Sayers published the essay in her collection “Creed or Chaos?” in 1947, and in it she called for, in her words, “a thorough-going revolution in our whole attitude to work.”

“I asked,” she wrote, “that it should be looked upon – not as a necessary drudgery to be undergone for the purpose of making money, but as a way of life in which the nature of man should find its proper exercise and delight and so fulfill itself to the glory of God. That it should, in fact, be thought of as a creative activity undertaken for the love of the work itself; and that man made in God’s image should make things as God makes them, for the sake of doing well a thing that is well worth doing.”

Sayers asked directly, “What is the Christian understanding of work?” and she was a committed Christian. She explained that “the only Christian work is work done well.” But she also argued “that work is not, primarily, a thing one does to live, but the thing one lives to do.”

I often take this line from Sayers to say to an aspiring college student that undergraduate education is learning how to make a living – yes it is! – but it is learning how to make a life. Sayers would agree.

Sayers weighed in on the topic of compensation for work.

She claimed, “we have all got it fixed in our heads that the proper end of work is to be paid for (it) – to produce a return in profits or payment to the worker which fully or more than compensates the effort he puts into it.”

“But if our proposition is true, this does not follow at all,” she wrote. “So long as Society provides the worker with a sufficient return in real wealth to enable him to carry on the work properly, then he has his reward.”
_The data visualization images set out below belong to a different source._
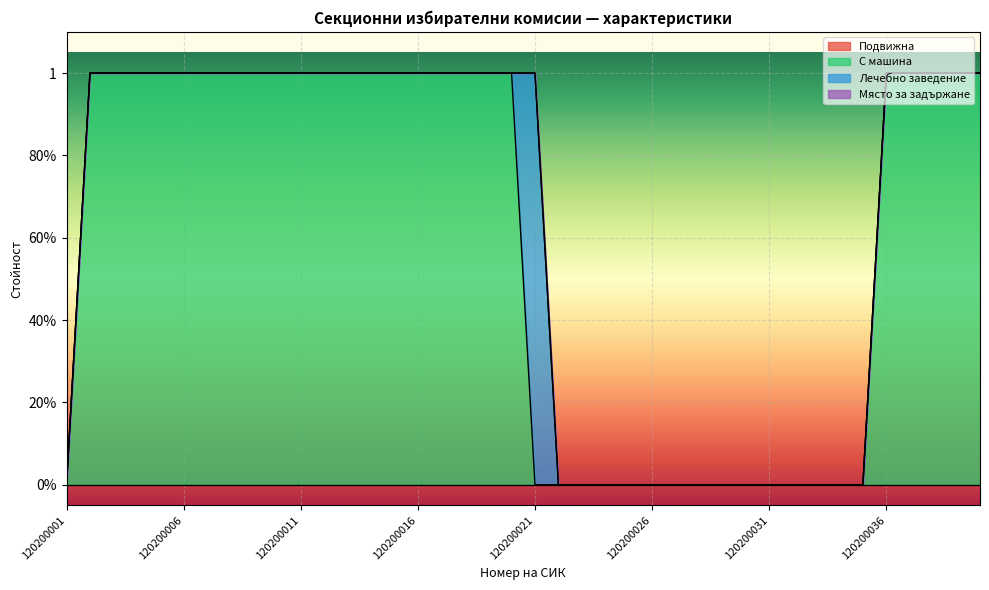

What is the spread (max minus min) of values at 120200036?

1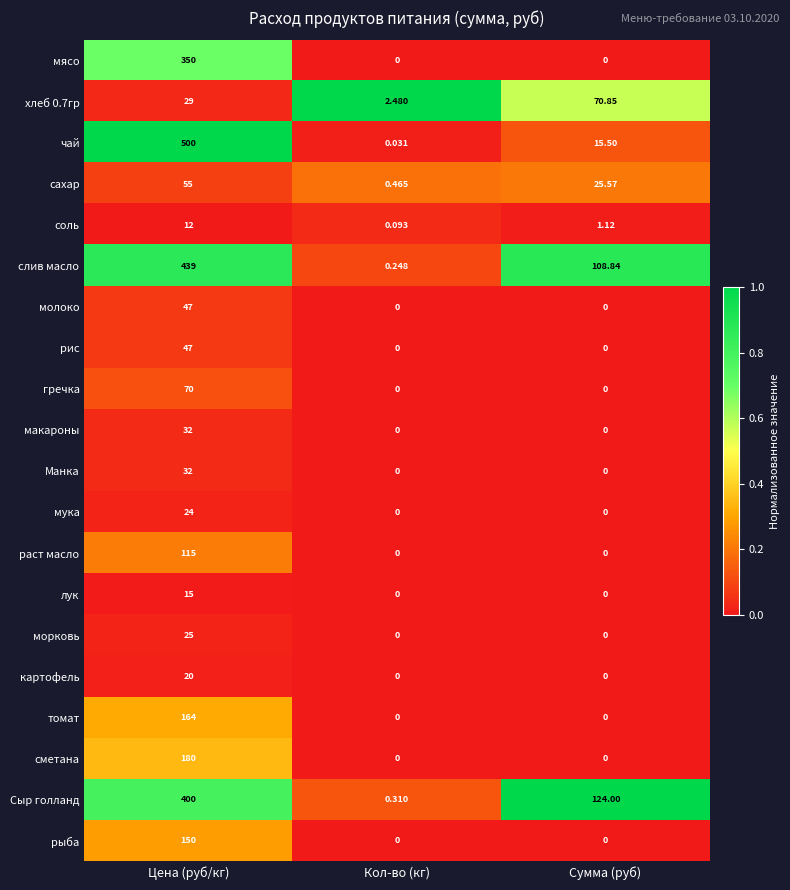

Which category has the highest value across all series?

Цена (руб/кг)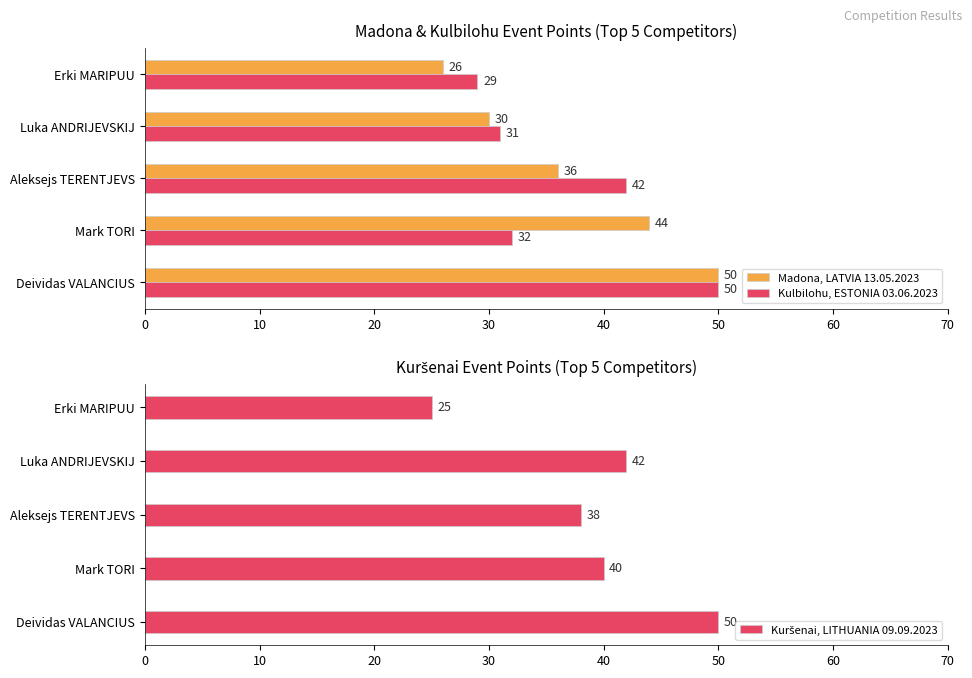

Rank the series by their maximum value, from lowest to highest.

Madona, LATVIA 13.05.2023, Kulbilohu, ESTONIA 03.06.2023, Kuršenai, LITHUANIA 09.09.2023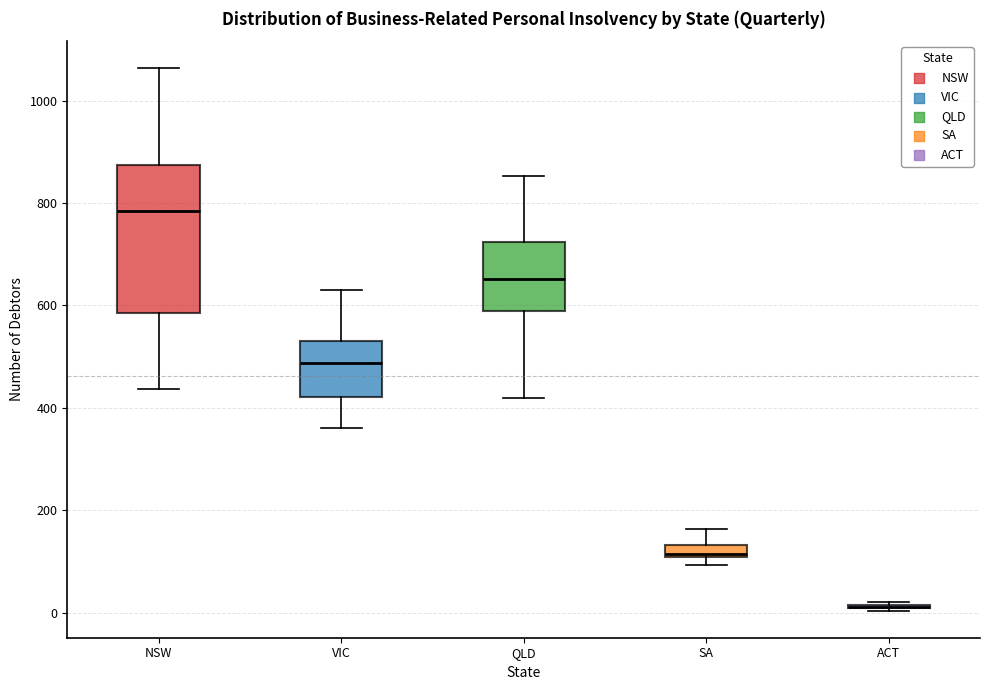

Comparing the boxes themselves (not the whiskers), which one is the tallest?

NSW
Now that’s a novel concept – that we should be paid just enough for us to be able to carry on our work!

In a world in which we can’t wait for the weekend to come to give us a break from work, Sayers wrote, “we should no longer think of work as something that we hastened to get through in order to enjoy our leisure.”

We should instead “look on our leisure as the period of changed rhythm that refreshed us for the delightful purpose of getting on with our work.”

Sayers argued that “we should all find ourselves fighting, as now only artists and the members of certain professions fight, for precious time in which to get on with the job – instead of fighting for precious hours saved from the job.”

According to Sayers, we must also fight for the quality of our work.

“We should clamour to be engaged,” she wrote, “on work that was worth doing, and in which we could take a pride.”

“The greatest insult which a commercial age has offered to the worker has been to rob him of all interest in the end-product of the work and to force him to dedicate his life to making badly things which were not worth making.”

Although a devout Christian, Sayers criticized the church for its view of secular work.

“It is the business of the Church to recognize that the secular vocation, as such, is sacred. Christian people, and particularly perhaps the Christian clergy, must get it firmly into their heads that when a man or woman is called to a particular job of secular work, that is as true a vocation as though he or she were called to specifically religious work.”

“He must,” she wrote, “be able to serve God in his work, and the work itself must be accepted and respected as the medium of divine creation.”

If nothing else, Sayers gives us something to think about while we are on our way to work or to class Monday morning.